In the country's attempt to recover from an unprecedented debt crisis, Greece's Prime Minister Kyriakos Mitsotakis has announced extreme reforms with fiscal measures to attract foreign investment, AFP reported on Saturday, September 7th.
Thanks to the reforms, Greece would regain its credibility that would favour more investment, create new wealth and boost employment, he told the annual Thessaloniki International Fair.
The reforms include a cut in corporate income tax from 28% to 24% and on dividends from 10% to 5%.
Mitsotakis has pledged to ease tax rates for low wage earners and measures to support the country's large construction sector.
The prime minister was elected in July and set a priority of boosting economic growth and investment, and while visiting France, Germany and the Netherlands last August, he tried to encourage investors there to take up the opportunities being offered by his new conservative government.

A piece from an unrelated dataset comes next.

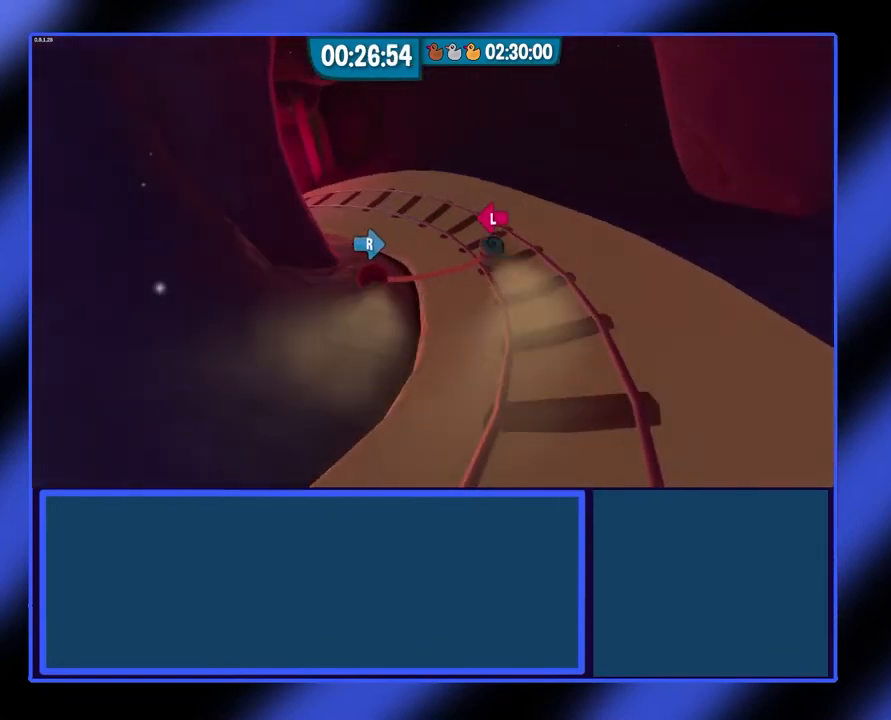
{"buttons": [], "left_stick": "up"}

Nonetheless, the economy remains fragile, despite Greece's current attempts to recover from a six-year recession and a nearly decade-long debt crisis.
Greece has a public debt of more than 180% of its gross domestic product and remains under strict supervision by its EU and IMF creditors. It emerged from its third bailout last year.
Nonetheless, both the EU and IMF want Greece to pursue economic and fiscal reforms and privatisations and achieve primary budget surpluses, which exclude government debt interest payments, worth 3.5% of the GDP in the coming years.
On Saturday, September 7th, around 8,000 people rallied in Thessaloniki, calling for more jobs and lower taxes. Meanwhile, in Brussels last Wednesday, outgoing IMF chief Christine Lagarde said she felt the 3.5% level "is excessive and is putting undue pressure on the recovery of the Greek economy."